日本の若手(といってもすでに三十路)ミュージシャンの中では珍しいほど職人作家的な音楽世界を最初から確立していた堀込兄弟。彼らの音楽を強引に一言で表現すると「通好みポップス」ということになるのでしょうけど、彼らがダイレクトに影響を受けた Steely Dan、Burt Bacharach、Beach Boys など「通好み」な先達が抱えていた「通俗性」をも継承しようと奮闘しているのは頼もしいところ。
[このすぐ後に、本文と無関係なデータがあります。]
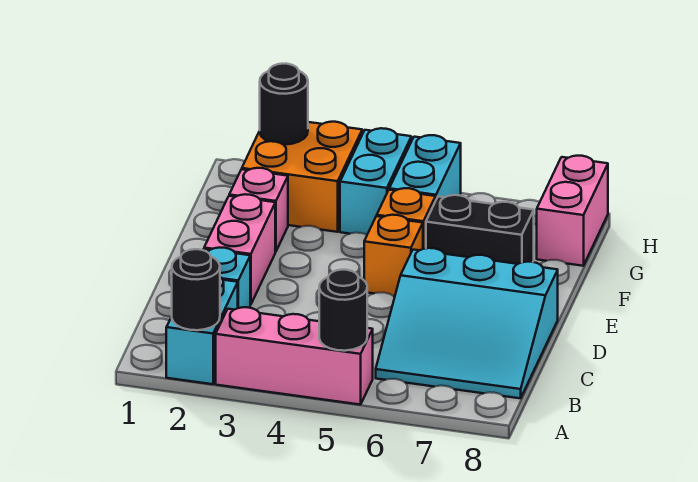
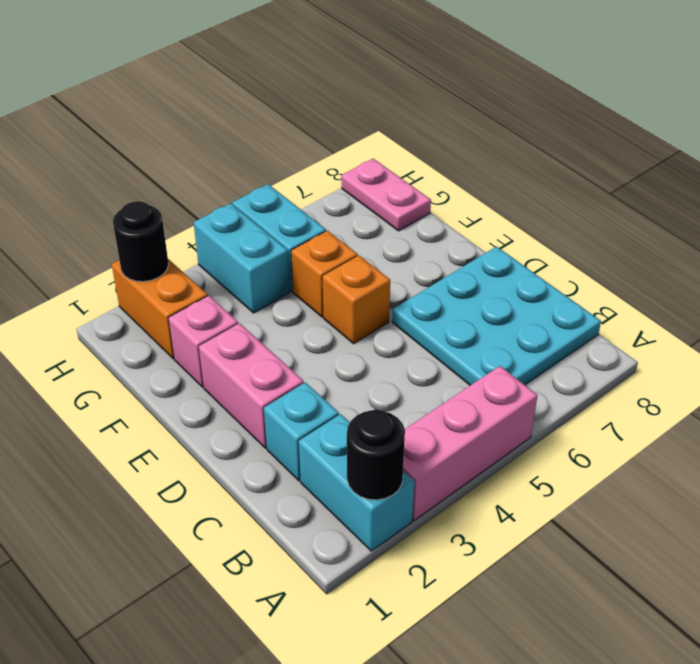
black round brick A5 level 2 -> none
cyan slope B6:D8 level 1 top D -> cyan plate B6:D8 level 1
black brick F6:F7 level 1 -> none
orange brick G2:H3 level 1 -> orange brick G2:H2 level 1
pink brick G8:H8 level 1 -> pink plate G8:H8 level 1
そういう意味では彼らの比較対象としてはっぴいえんどやシュガーベイブと共にオフコースの名が挙がっていたのは個人的には賛辞に思えます
しかしこれほど豊かなポップセンスに恵まれながらも今一つビッグヒットに結びつかないのは、歌いこなすにはやや複雑で懲りまくったメロディーの所為というよりは、常に醒めた視点を感じさせる詞により聞き手が距離感を感じるからなのでしょうか。特に兄の堀込高樹によるシニカルで多義的で毒気を帯びた歌詞は強烈です。彼のように架空のドラマを題材にし、歌い手が当事者なのか傍観者なのかわからない歌を書く人というと、私は真っ先に Randy Newman を連想します。詞だけを追うと残酷だったり冷ややかに感じられるものが、彼が紡ぎ出すメロディーと一体となり、歌として歌われた時に今までに無い世界が浮かび上がってきます。これは Randy Newman の楽曲とも共通する堀込高樹作品の大きな魅力の一つだと思います。そして、これに堀込泰行の柔らかい声と、今をときめく冨田恵一の華麗なアレンジメントが揃った時に生まれるマジックは唯一無二で何物にも替え難いものがあります。